Эти тек­сты прежде всего нужно было ско­пи­ро­вать и раз­дать уче­ни­кам; но как только те овла­де­вали пись­мом, они могли это делать сами, а позд­нее — под дик­товку. Таким обра­зом, одно­вре­мен­ное посвя­ще­ние в чте­ние и письмо имело пря­мой смысл.

На самом деле все так и было[1106], и это объ­яс­няет, что наша «книга учи­теля» одна в своем роде: все осталь­ные доку­менты школь­ного про­ис­хож­де­ния, най­ден­ные в Египте, — ско­рее «пись­мен­ные упраж­не­ния», чем фраг­менты «книг для чтения».

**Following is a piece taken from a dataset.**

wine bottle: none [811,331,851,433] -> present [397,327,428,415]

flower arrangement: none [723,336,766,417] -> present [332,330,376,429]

Мате­ри­алы весьма раз­но­об­разны. Пер­вым инстру­мен­том ребенка, ана­ло­гом нашей гри­фель­ной доски были дере­вян­ные дощечки, про­стые, двой­ные или из боль­шего числа частей (эти послед­ние свя­заны между собой шар­ни­рами, ино­гда про­стой бечев­кой, про­пу­щен­ной сквозь отвер­стие)[1107]. Одни из них были снаб­жены вос­ком внутри спе­ци­аль­ного углуб­ле­ния[1108]: на них писали с помо­щью острого, похо­жего на шило пред­мета, чей вто­рой конец, закруг­лен­ный, мог исполь­зо­ваться для того, чтобы сти­рать напи­сан­ное. Часто также поль­зо­ва­лись дощеч­ками для письма чер­ни­лами[1109], где исполь­зо­ва­лось перо из раз­ре­зан­ного и отто­чен­ного трост­ника; чер­нила, хра­ня­щи­еся в твер­дом виде, как у нас тушь, рас­ти­рал и раз­бав­лял перед уро­ком сам учи­тель или какой-нибудь раб[1110]; ласти­ком в этом слу­чае была малень­кая губка[1111].

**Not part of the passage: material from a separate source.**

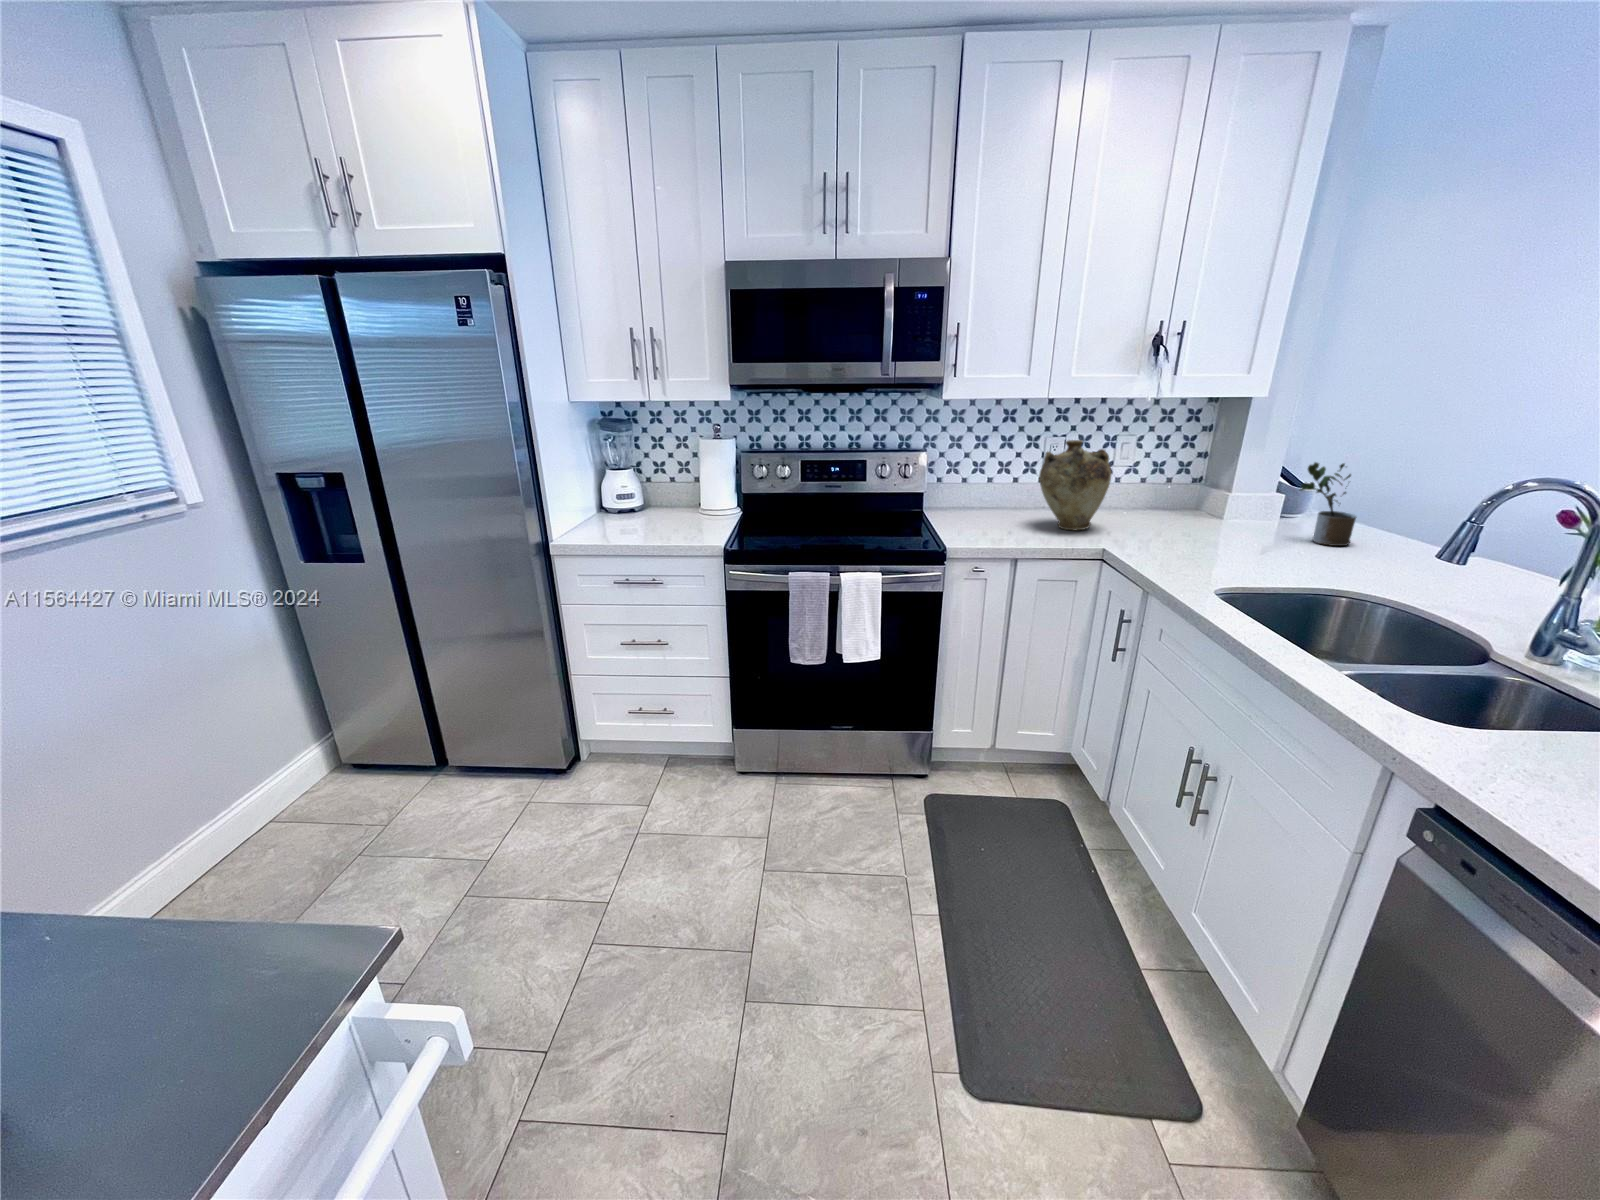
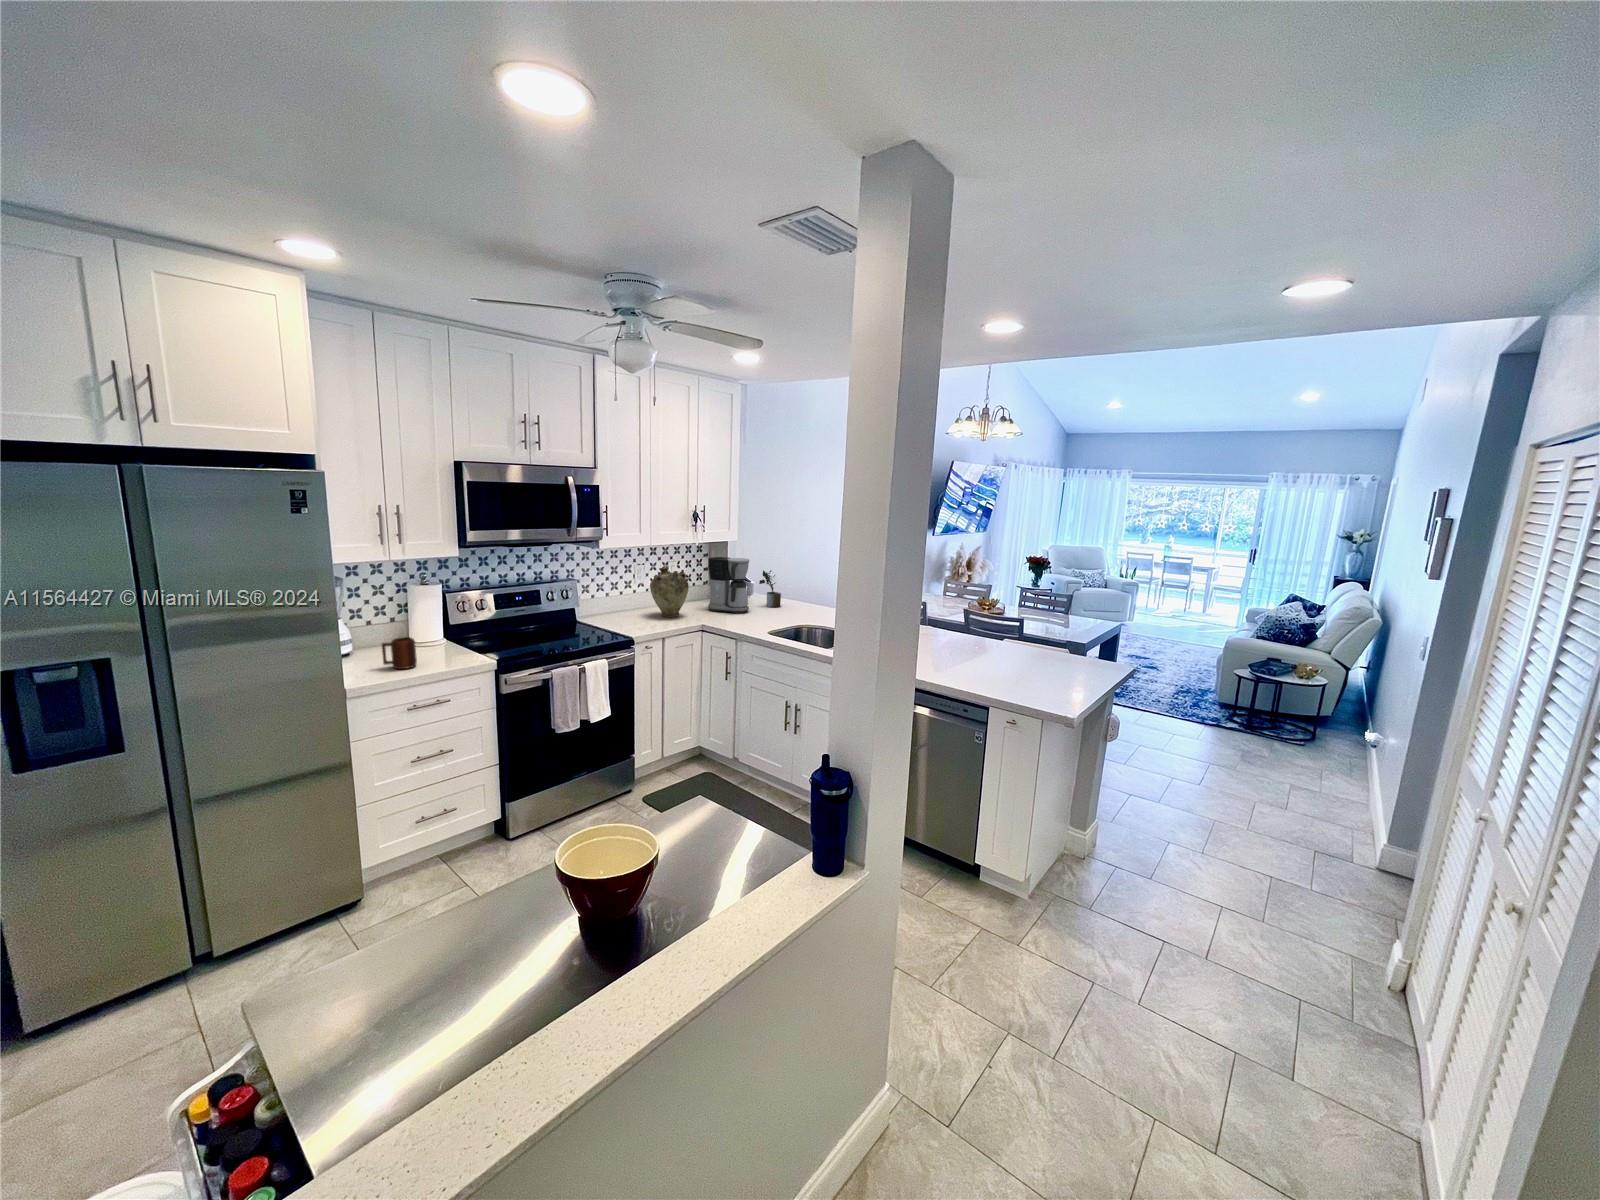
coffee maker: none [1164,427,1265,545] -> present [708,557,749,613]
mug: none [628,499,659,536] -> present [382,637,417,669]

Исполь­зо­ва­ние в школе папи­руса засви­де­тель­ство­вано так же хорошо: отдель­ные листы или же тет­ради фор­ма­том в целый лист, сши­тые бечев­кой[1112]. Но папи­рус был и навсе­гда остался мате­ри­а­лом срав­ни­тельно ред­ким и доро­гим[1113], и охотно исполь­зуя для школь­ных нужд обрат­ную сто­рону листов, испи­сан­ных с лице­вой, так же охотно при­бе­гали к череп­кам гли­ня­ной посуды, этим ὄστρακα, столь мно­го­чис­лен­ным в наших кол­лек­циях: исполь­зо­ва­ние этих раз­но­род­ных облом­ков может уди­вить на пер­вый взгляд, но оно было обыч­ным, даже вне школь­ных стен для чер­но­ви­ков и даже — что не пред­став­ляло зна­чи­тель­ных удобств — для част­ной переписки.

Письмо

Письму обу­чали так же, как и чте­нию: то же без­раз­ли­чие по отно­ше­нию к пси­хо­ло­ги­че­ским труд­но­стям, то же про­дви­же­ние от про­стого к слож­ному — отдель­ные буквы, слоги, слова, корот­кие пред­ло­же­ния, связ­ные тексты.